A ação acendeu o debate sobre aspectos da LGPD, privacidade, proteção de dados e os limites do Estado sobre a propriedade privada na garantia do bem comum. Temas amplamente debatidos pela comunidade cripto/blockchain muito ligada as teses de diminuição da influência do Estado na organização social, defendida pelos Libertários.

O Ministério da Saúde ainda não divulgou dados relacionados ao início da operação.
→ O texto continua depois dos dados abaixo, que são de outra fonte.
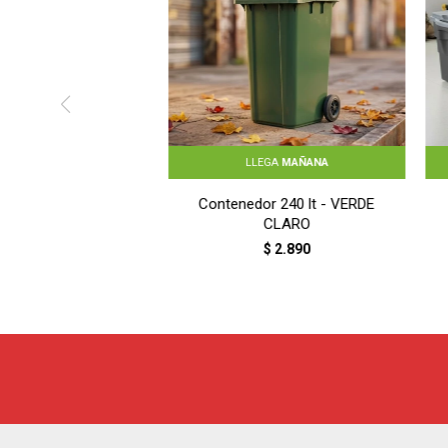
LLEGA
MAÑANA
Contenedor 240 lt - VERDE
CLARO
$
2.890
Até o momento, segundo dados, há mais de 22 mil casos confirmados de coronavírus no Brasil e mais de 1223 mortos, indicando uma letalidade de 5,5%.

Quem também está ‘monitorando’ os casos de coronavírus no Brasil é startup brasileira Blockforce que lançou em 30 de março a iniciativa Desviralize que está criando um mapa, em tempo real, usando blockchain, da disseminação do coronavírus no país. Os interessados em colaborar com a plataforma, que é totalmente gratuita, e ajudar a mapear o avanço da pandemia no país devem acessar o site: https://desviralize.org

Por meio da iniciativa pessoas de todo o Brasil são convidadas a preencher um questionário indicando se estão ou não diagnosticadas com o coronavírus, além de outras perguntas. Por meio das respostas a empresa divide os usuários que colabora com a plataforma são divididos cinco categorias indicando o avanço da pandemia.

Já a Emerge, uma startup de blockchain com sede em Toronto, lançou um aplicativo de sistema de segurança pública chamado Civitas, para ajudar as autoridades locais em muitos países, incluindo Brasil. De acordo com uma publicação no blog da empresa, o aplicativo foi projetado “para melhorar a segurança e reduzir os tempos de espera nas lojas, reduzindo as reuniões em espaços apertados e a probabilidade de contágio”.

O software pode associar os números de identificação do governo a registros únicos de blockchain, permitindo que as autoridades determinem se eles se qualificam para obter licenças para deixar suas casas. Se os cidadãos reportarem que estão apresentando sintomas semelhantes aos do coronavírus, o aplicativo pode ajudar a determinar quais dias são mais seguros para eles procurarem itens essenciais como alimentos e medicamentos.